▶ _TEXT SECTION_
Henri Cartier-Bresson was born on 22 August 1908, the eldest of five children born to a wealthy textile manufacturer and his wife, the scion of a Normandy landowning family. Brought up in a bourgeois suburb of Paris, Cartier-Bresson was educated at the École Fénelon, and then at the Lhote Academy, a studio run by the surrealist painter, André Lhote.

An underlying dissatisfaction with painting, and a year at Cambridge University from 1928-29, disrupted Cartier-Bresson’s development as a painter, and he found himself increasingly drawn to the more immediate, and fashionable, medium of photography as a way of expressing his developing world-view.

As he was independently wealthy, living off an allowance from his father, Cartier-Bresson did not need to earn money. This meant that he was free to experiment and, after buying a Leica 35mm camera in 1932, he embarked on various travels to explore the potential of photography. Between 1932 and 1935 he visited Italy, Spain, Morocco, and Mexico, gradually developing his love, and genius, for the medium.

The Decisive Moment

In 1952 Cartier-Bresson published The Decisive Moment, a collection of the images taken in the first decades of his career, in which he elaborated his approach to photography. He wrote that a photograph should be “the simultaneous recognition in a fraction of a second of the significance of an event as well as a precise organisation of forms.” However, Cartier-Bresson did not “point and shoot” to achieve this effect. He often framed a picture in the viewfinder of his Leica, and then waited for the perfect event to occur, normally a person passing through the scene. Behind the Gare Saint-Lazare, 1932, is perhaps the perfect example of this practice, and has subsequently became Cartier-Bresson’s most celebrated picture and is a triumph of technique. Only with the fast shutter-speed of the Leica could Cartier-Bresson freeze the movement of the man so perfectly, creating the tension between the glassy surface of the water and the splash that the man would create.

▶ _TASK BRIEF_
According to the passage on Henri Cartier-Bresson, what camera did he buy in 1932?

▶ _DATASET RECORDS_
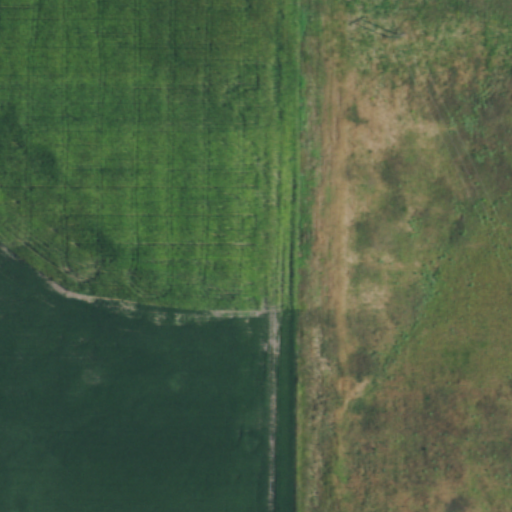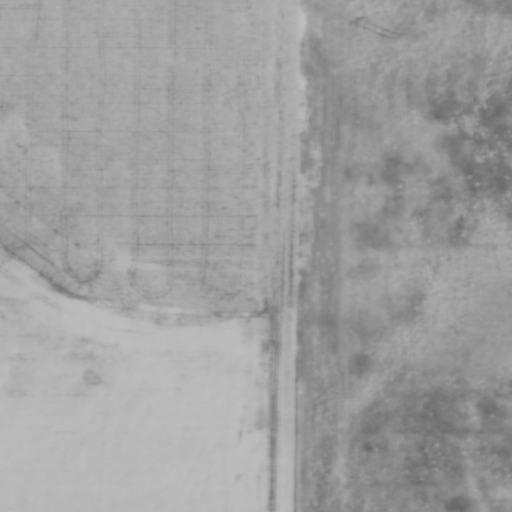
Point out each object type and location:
power tower: (391, 33)
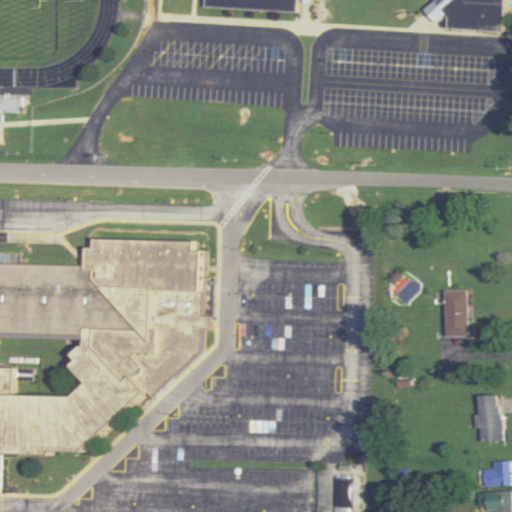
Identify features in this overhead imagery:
building: (413, 11)
park: (21, 26)
road: (372, 37)
track: (52, 39)
road: (215, 39)
road: (256, 174)
road: (118, 214)
building: (462, 313)
building: (97, 342)
building: (98, 343)
road: (188, 389)
building: (498, 417)
road: (349, 437)
building: (501, 474)
building: (343, 493)
building: (498, 500)
road: (11, 510)
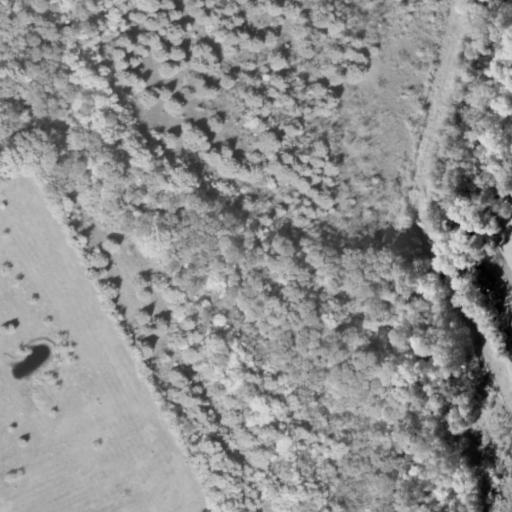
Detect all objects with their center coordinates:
road: (507, 271)
building: (480, 282)
park: (495, 285)
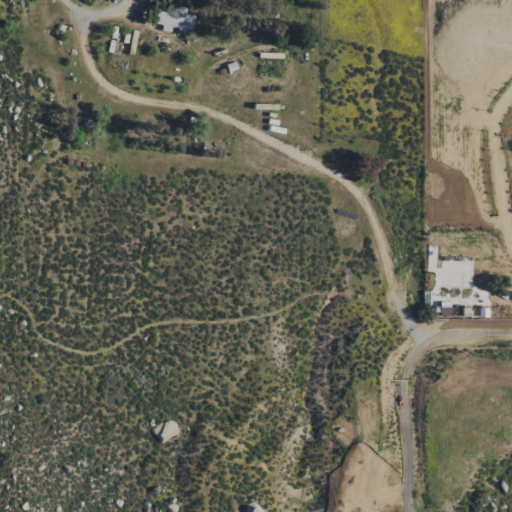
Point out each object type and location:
road: (96, 9)
building: (172, 17)
road: (471, 336)
road: (403, 413)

▶ _ANSWER FOR THIS EXERCISE_
A Leica 35mm camera.